EXCERPTED PASSAGE |
+---+
The idea for POW! (Pots on Wheels) started when two potters were on a long road trip. With the inclusion of more artists, the focus on making clay visible in new places and sparking creativity became a reality.
At a POW! workshop hosted by a local community college last fall, three POW! members brought in 100 bone-dry small cups and an equal number of fired cups that were squeezed out of our own kilns and cajoled out of colleagues. We invited students to decorate
one of the unfired cups and then pick out a finished one to take home afterward. We would fire the students’ cups in various POW! members’ kilns to go into our cup bank for later events. Many students were surprised that they could have
a cup for free, and awkwardly approached decorating a cup that would go out into the world. As they began to relax, we had a lively conversation about which cups they liked and why, and about how the process of making pots worked, from the clay and
the forming, to the decorating and firing. At the end of the afternoon, with refreshments served in their newly acquired cups, we asked the students, “How many of you own a handmade object and know who made it?” Of the 70 students in the
group, only one did. We added 69 more that day. The Cuplatch Project (referencing the Northwest Native Americans’ potlatch tradition) was POW!’s first event.
We hatched POW! to broaden the clay audience. Without a doubt, the faithful hold deep enthusiasm for studio pottery, but this small and fervent congregation rarely gets outside the church. We are simply not visible to many who haven’t encountered
clay. Some of this lack of access has components of culture, class, and race. For a younger crowd, the thrall (and economic stress) of keeping current with tech devices and contemporary popular culture, perhaps leaves pottery in the margins. Others
just haven’t had an opportunity to encounter handmade things and think about how using them could be enriching.
+---+
SUPPLIED INFORMATION |

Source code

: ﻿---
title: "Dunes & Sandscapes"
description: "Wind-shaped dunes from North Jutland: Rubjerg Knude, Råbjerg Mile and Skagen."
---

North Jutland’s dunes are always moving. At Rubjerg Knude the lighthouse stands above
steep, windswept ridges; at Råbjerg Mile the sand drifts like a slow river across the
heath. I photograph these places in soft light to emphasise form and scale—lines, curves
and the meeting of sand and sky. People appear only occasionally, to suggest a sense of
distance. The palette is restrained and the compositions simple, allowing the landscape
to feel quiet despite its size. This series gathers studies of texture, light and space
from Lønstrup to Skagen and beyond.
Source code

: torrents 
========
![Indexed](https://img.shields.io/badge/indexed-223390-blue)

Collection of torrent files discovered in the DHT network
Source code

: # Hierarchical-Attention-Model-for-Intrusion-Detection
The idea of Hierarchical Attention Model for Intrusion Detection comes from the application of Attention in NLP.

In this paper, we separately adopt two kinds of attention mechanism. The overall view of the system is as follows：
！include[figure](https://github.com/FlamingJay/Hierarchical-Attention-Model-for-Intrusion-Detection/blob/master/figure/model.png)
+---+
WHAT TO PRODUCE | Revise the text about POW! from "We hatched POW!" up to and including "could be enriching.", putting "community" in place of "congregation".

RESULT BELOW |
We hatched POW! to broaden the clay audience. Without a doubt, the faithful hold deep enthusiasm for studio pottery, but this small and fervent community rarely gets outside the church. We are simply not visible to many who haven’t encountered
clay. Some of this lack of access has components of culture, class, and race. For a younger crowd, the thrall (and economic stress) of keeping current with tech devices and contemporary popular culture, perhaps leaves pottery in the margins. Others
just haven’t had an opportunity to encounter handmade things and think about how using them could be enriching.